## APPLY WHAT YOU READ:
[A] List the section headings that appear below the title of the Scoold vulnerability advisory further down.
[B] Using the Scoold vulnerability advisory given below, answer these questions:
(i) Which API endpoint does the forged token target?
(ii) Which HTTP request method does the reproduction procedure use to send the forged token?
(iii) Starting with which version is the vulnerability patched?

## PROVIDED TEXT:
⁂

Scoold Persistent Admin Privilege Escalation Vulnerability via Forged Bearer Token

A vulnerability in Scoold prior to version 1.67.0 allows unauthorized modification of the admin configuration value through the API endpoint '/api/config/set/admins'. This is possible by using a forged Bearer token that is accepted as an admin API token. Once the admin setting is changed, the targeted email address is written to the application configuration file. Although the change does not take effect immediately, it becomes active after a restart of the Scoold application, granting the user admin privileges and access to the admin panel. This vulnerability creates a persistent admin takeover, as an attacker can simply overwrite the admin email, wait for a restart, and regain admin access.

Impact

Exploitation of this vulnerability leads to persistent privilege escalation, allowing an attacker to gain and maintain admin rights on the Scoold platform.

Reproduction

To reproduce this vulnerability, first, obtain a low-privilege user account and generate a forged JWT that bypasses admin authorization. Then, use the forged token to send a PUT request to '/api/config/set/admins', including the email address of the low-privilege user. After the configuration is updated, restart the Scoold application. Once the application is back online, the user will have admin privileges, confirmed by accessing the admin panel.

Remediation

Users are advised to update Scoold to version 1.67.0 or later, where this vulnerability has been patched.

⁂

(Dataset records)
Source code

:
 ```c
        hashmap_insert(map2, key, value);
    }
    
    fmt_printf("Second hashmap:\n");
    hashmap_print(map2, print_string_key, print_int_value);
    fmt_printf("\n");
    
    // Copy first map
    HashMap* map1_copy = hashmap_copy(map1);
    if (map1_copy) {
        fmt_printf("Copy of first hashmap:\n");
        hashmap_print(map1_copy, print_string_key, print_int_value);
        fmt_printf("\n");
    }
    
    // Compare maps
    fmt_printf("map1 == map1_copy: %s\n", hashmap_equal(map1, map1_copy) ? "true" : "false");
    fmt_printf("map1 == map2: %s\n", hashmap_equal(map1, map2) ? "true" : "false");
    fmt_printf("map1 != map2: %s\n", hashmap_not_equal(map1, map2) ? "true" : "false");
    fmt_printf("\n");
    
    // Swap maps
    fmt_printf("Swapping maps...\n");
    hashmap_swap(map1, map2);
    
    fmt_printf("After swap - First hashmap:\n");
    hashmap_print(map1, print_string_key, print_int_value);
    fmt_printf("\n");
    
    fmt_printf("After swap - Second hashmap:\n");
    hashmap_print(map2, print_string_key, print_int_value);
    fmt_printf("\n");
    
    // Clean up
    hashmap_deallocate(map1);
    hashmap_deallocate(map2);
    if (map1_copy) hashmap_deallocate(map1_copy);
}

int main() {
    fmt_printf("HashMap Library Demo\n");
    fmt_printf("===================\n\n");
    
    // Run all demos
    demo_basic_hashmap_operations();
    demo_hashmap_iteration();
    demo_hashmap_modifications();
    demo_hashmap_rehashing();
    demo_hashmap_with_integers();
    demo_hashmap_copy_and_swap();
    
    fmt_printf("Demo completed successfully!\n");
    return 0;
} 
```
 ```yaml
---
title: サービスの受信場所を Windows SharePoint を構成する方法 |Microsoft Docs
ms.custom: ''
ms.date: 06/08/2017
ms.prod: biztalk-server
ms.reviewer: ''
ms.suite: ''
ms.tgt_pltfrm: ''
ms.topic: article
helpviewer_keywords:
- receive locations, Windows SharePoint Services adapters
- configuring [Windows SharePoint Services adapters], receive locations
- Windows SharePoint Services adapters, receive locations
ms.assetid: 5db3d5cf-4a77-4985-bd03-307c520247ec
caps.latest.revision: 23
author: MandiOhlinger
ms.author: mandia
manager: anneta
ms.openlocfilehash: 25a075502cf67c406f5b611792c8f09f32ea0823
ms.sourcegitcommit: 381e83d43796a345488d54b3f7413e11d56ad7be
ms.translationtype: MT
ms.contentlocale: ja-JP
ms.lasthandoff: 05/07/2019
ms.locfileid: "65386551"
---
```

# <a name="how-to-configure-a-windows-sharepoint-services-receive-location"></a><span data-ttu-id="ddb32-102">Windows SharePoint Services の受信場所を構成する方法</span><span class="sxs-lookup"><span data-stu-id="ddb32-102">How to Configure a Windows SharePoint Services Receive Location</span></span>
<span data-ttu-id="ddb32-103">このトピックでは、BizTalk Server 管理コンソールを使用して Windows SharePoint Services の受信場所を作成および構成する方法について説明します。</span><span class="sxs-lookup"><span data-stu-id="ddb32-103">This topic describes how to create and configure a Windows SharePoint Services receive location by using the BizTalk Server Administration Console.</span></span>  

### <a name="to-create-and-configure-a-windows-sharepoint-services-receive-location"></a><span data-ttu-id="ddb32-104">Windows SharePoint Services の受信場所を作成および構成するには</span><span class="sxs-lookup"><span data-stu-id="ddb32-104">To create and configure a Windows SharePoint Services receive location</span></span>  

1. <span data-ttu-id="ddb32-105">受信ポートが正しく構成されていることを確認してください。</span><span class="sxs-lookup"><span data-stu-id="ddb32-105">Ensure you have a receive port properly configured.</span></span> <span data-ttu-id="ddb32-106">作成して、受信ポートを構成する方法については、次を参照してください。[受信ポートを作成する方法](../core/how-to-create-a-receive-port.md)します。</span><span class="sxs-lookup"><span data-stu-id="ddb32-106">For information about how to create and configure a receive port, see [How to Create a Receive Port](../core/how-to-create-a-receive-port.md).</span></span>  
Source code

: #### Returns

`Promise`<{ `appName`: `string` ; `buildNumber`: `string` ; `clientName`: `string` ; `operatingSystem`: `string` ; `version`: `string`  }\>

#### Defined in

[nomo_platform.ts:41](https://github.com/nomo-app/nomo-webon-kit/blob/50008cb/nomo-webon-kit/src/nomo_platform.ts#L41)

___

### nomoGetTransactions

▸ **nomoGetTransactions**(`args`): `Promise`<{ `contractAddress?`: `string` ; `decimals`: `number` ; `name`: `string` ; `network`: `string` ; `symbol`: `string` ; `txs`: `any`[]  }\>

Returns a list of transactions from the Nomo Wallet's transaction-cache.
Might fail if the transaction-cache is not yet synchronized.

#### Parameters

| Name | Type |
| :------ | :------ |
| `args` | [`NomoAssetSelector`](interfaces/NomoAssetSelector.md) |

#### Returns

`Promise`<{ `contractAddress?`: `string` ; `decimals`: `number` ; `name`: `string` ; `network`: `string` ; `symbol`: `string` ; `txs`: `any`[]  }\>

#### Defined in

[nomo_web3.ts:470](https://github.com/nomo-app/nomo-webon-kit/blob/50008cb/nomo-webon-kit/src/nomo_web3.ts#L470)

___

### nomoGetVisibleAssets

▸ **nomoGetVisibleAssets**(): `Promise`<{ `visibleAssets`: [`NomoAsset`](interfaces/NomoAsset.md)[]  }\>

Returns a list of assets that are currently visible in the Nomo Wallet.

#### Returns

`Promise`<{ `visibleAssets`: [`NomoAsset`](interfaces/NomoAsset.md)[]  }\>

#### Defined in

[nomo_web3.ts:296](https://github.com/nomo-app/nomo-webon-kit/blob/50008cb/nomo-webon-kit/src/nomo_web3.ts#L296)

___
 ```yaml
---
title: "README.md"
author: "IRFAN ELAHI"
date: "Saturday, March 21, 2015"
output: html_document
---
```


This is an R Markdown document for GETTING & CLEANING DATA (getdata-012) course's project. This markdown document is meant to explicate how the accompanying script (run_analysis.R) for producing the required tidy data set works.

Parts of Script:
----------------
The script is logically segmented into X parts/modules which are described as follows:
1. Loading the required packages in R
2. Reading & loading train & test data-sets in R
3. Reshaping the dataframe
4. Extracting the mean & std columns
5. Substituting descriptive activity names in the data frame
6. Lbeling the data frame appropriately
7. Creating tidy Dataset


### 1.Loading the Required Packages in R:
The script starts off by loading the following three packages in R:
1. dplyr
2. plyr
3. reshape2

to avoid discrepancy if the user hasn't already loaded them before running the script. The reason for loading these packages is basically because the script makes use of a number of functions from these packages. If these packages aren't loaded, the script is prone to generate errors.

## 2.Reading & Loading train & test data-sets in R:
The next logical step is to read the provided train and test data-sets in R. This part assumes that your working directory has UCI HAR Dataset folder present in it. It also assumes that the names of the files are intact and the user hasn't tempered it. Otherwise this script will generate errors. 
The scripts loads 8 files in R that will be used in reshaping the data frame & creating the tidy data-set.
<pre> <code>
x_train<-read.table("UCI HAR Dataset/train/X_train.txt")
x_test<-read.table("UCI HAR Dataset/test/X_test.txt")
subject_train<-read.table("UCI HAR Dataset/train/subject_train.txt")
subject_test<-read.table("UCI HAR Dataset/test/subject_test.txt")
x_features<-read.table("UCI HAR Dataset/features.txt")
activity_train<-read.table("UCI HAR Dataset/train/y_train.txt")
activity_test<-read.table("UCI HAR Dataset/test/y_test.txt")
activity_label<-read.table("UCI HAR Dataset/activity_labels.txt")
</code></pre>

⁂

## COMPLETED EXERCISE:
[A]
Impact
Reproduction
Remediation

[B]
(i) '/api/config/set/admins'
(ii) PUT
(iii) Version 1.67.0